2-15-2009
It’s my first day working in Cortina for Camilla. Not exactly my cup of tea. We woke early to get ready to ski. I helped everyone eat and dress. It is Sunday. The girls will ski with Camilla today and start ski school tomorrow. We left the house around 10 a.m. and headed to the mountains. Mamma mia!
Did I ever write that I HATE SNOW??? It is the worst thing on earth. We arrived at the mountain and Camila showed me to a child’s area outside a restaurant very near a ski lift. There are lots of toys for children. I am to stay here and play with Pietro while everyone skis. OK. Well … Pietro hates the snow too. He cried all morning and all afternoon. The only time he stops crying is when I feed him lunch. My head aches and I am tired of trying to make him happy. Camilla and the girls return around 3 p.m. and I am ready to call it a day. It’s obvious to Camilla how miserable Pietro is, but she wants him to learn to like the snow. OK. It’s a lot for him. He can barely walk as it is and with all the snow gear he falls every few steps. He is so frustrated and I feel so bad for him. He is normally so happy, so he must really be miserable.
We return home and Camilla gives me some time to myself. I take a long bath and make myself a nice hot cup of tea. Elena stays home all day. I am envious of her. This trip might just kill me. It is almost unbearable already, and I hope the time will go by fast. I am also starting to see Camilla in a new light. The wealthy Italians have all these status symbols. They all have to have a house in the country and they must go skiing in the winter. The babies have to be excellent little skiers and everyone had hired help. I think the Americans are more relaxed than the Italians when it comes to social class.
It is difficult for me to be treated like Camilla’s maid. I have my own home and afford all the same luxuries as her. I remind myself she is a means to an end. I am here to travel and to learn Italian. I am always kind and respectful of her. She sees me as a little girl who has nothing. It’s not as easy as one might think. It reminds me to be careful of how you treat even the smallest member of society. For the most part, Camilla is very nice to me. I hate to complain about her, but I have to vent sometimes.

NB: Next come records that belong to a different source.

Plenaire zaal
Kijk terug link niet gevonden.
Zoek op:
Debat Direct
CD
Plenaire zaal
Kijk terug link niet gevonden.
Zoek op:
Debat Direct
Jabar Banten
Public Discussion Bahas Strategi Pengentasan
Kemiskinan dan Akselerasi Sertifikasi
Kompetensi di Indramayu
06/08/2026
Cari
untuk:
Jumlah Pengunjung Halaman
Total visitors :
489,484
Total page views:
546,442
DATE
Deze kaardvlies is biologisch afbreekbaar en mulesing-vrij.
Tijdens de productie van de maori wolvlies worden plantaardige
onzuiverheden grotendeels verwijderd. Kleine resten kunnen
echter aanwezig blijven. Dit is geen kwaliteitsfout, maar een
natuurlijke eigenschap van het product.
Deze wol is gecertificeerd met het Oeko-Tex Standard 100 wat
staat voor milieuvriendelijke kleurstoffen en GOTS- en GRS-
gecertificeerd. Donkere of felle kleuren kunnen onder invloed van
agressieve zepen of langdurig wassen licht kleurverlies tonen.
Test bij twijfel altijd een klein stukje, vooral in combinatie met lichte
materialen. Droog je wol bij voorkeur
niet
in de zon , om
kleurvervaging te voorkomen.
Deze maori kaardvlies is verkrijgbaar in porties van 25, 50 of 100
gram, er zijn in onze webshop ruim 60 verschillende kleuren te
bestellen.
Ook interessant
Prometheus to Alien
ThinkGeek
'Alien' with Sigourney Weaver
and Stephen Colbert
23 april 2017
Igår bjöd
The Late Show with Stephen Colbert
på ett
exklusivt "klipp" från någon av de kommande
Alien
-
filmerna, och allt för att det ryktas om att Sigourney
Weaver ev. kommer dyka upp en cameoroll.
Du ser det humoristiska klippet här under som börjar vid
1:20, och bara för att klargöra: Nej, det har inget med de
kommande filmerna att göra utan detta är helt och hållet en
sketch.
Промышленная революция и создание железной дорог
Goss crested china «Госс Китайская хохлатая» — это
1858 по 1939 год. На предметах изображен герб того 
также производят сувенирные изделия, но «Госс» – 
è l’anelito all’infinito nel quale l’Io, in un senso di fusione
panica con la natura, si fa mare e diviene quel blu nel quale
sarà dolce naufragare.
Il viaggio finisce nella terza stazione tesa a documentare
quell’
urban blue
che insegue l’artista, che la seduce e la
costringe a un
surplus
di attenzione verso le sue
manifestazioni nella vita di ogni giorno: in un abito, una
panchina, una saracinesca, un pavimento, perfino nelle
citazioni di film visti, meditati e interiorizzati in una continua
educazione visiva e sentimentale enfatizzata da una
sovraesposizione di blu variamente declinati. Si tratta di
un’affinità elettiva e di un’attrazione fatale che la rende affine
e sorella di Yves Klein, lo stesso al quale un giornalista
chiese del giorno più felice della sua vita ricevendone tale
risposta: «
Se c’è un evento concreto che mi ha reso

It’s also Valentine’s Day and I am away from Nick. I miss him very much today. I don’t have the Internet here so communication is much more difficult. He calls me everyday, but we can’t talk for long. This is the hardest part about being in Cortina. In Rome we have Internet and so I am always in contact with him. Now I feel totally disconnected and alone. I miss wearing my wedding rings. I feel naked and lonely.